## Quickstart with the active learning module

[Active learning]( https://en.wikipedia.org/wiki/Active_learning_(machine_learning) ) is a method that aims to collect and labelled new data in order to improve the machine learning model. Based on a predefined heuristic strategy, a certain number of data will be annotated and used to re-train the model. 
In pyrelational, we use: 
- an active learning ``strategy``, that query new data points based on specific selection criterion;
- a ``model manager`` that takes in input an uninstantiated ML model and a set of arguments (ie: the number of epochs) used for training;
- a ``data_manager`` that will update, after each query, the pool of labelled and unlabelled data; 
- an ``oracle``, at the interface between the data manager and the strategy, it gives the user the ability to access the queried data and manually annotate it with external tools. The oracle is optional; 
- a ``pipeline`` that aims to manage the strategy, the model and the data manager together.

## The dataset

We will use the sklearn [digits dataset](https://scikit-learn.org/stable/modules/generated/sklearn.datasets.load_digits.html) where each datapoint is a 8x8 image of a digit that we aim to classify with a neural network.

We are defining a data manager that will update the pool of labelled data used to train the model. The validation set and the test set are fixed, and they will always remained unchanged.

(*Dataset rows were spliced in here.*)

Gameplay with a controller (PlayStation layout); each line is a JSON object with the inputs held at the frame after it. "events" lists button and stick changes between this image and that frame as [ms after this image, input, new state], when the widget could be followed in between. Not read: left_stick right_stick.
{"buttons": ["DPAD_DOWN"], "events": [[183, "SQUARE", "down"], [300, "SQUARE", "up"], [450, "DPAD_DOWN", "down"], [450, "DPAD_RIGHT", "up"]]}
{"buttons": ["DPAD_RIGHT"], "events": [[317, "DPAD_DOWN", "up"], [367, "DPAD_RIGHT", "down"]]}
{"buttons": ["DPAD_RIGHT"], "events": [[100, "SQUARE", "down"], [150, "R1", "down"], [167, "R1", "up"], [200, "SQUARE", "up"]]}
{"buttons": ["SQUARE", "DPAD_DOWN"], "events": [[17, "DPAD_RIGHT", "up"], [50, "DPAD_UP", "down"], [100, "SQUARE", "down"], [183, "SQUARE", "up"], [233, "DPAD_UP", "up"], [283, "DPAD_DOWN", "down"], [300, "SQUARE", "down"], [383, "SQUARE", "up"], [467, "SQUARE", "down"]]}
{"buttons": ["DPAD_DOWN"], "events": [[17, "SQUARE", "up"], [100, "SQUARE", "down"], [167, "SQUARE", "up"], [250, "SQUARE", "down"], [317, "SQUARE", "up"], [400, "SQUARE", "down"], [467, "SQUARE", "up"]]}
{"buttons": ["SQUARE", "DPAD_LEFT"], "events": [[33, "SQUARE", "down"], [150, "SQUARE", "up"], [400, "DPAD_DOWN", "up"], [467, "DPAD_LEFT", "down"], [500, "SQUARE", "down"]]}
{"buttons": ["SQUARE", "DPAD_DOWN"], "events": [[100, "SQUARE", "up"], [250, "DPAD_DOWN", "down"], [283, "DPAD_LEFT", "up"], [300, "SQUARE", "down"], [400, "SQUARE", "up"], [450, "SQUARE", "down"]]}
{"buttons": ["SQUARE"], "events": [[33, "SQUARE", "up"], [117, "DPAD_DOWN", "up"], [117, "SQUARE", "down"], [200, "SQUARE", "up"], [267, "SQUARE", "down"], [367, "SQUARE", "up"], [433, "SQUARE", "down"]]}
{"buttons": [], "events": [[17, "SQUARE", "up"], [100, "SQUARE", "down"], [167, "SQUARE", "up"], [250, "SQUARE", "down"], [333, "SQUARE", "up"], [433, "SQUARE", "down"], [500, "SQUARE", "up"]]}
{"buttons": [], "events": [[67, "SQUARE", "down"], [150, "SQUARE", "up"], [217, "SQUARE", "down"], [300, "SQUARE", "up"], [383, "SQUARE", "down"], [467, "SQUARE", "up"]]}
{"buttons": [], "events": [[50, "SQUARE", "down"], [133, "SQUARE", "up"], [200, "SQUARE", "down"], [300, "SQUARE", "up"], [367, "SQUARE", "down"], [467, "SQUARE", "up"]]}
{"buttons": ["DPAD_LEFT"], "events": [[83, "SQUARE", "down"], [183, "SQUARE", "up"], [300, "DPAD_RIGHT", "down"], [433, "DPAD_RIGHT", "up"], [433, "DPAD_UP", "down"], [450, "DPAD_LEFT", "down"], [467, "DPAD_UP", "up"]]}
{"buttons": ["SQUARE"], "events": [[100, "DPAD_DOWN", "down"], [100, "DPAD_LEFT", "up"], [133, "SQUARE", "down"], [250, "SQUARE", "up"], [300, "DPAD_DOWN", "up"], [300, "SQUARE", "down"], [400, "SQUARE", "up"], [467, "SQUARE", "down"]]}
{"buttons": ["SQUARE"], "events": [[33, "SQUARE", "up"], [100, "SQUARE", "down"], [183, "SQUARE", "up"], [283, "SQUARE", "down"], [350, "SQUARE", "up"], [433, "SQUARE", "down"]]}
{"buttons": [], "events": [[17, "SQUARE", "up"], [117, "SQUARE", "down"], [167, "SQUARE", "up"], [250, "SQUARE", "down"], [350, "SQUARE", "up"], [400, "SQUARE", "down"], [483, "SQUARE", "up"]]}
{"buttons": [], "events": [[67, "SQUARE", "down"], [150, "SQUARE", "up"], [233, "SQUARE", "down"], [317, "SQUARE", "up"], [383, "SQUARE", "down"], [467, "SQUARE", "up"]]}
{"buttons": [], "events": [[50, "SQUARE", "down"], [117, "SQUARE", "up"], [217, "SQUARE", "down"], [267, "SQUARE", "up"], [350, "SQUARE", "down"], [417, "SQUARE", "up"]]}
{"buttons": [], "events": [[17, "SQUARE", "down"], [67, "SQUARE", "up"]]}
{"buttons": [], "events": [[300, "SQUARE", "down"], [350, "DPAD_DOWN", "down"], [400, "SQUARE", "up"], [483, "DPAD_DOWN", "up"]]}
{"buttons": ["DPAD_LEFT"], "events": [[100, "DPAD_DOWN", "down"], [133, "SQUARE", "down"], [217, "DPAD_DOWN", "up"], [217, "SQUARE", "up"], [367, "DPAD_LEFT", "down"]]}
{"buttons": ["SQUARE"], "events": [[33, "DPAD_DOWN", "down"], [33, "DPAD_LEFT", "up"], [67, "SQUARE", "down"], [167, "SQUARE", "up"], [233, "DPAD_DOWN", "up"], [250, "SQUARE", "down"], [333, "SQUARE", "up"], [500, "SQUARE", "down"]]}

In the following example, we have 9000 unlabelled images, which we aim to query, based on a specific strategy, and annotate, to improve the model performances.

In [None]:
import torch
from torchvision import datasets, transforms
from pyrelational.data_managers import DataManager

# creating the dataset with pytorch
dataset = datasets.FashionMNIST(root="data", train=True, download=True, transform=transforms.ToTensor())
train_ds, val_ds, test_ds = torch.utils.data.random_split(dataset, [50000, 5000, 5000])
train_indices = train_ds.indices
val_indices = val_ds.indices
test_indices = test_ds.indices

# creating the data manager
data_manager = DataManager(
    dataset=dataset,
    train_indices=train_indices,
    validation_indices=val_indices,
    test_indices=test_indices,
    loader_batch_size=1000,
    label_attr="targets",
)

## The model manager

The model manager here is build with the [Pytorch Lightning module](https://pytorch-lightning.readthedocs.io/en/latest/common/lightning_module.html). 
It needs three inputs: 
- a `model class` that contains the core structure of the model and can contain some hyperparameters such as the number of layers or the dropout rate.
- a `model configuration` dictionary that contains the values for the hyperparameters. It can be empty if no parameters are defined.
- a `trainer configuration` dictionary with all the parameters needed for training, written in a pytorch lightning fashion. The default dictionnary can be inspected in the `models/lightning_model.py` file.

In [None]:
import torch.nn as nn
import torch.nn.functional as F
from lightning.pytorch import LightningModule
from sklearn.metrics import accuracy_score


class MnistClassification(LightningModule):
    """Custom module for a simple convnet Classification"""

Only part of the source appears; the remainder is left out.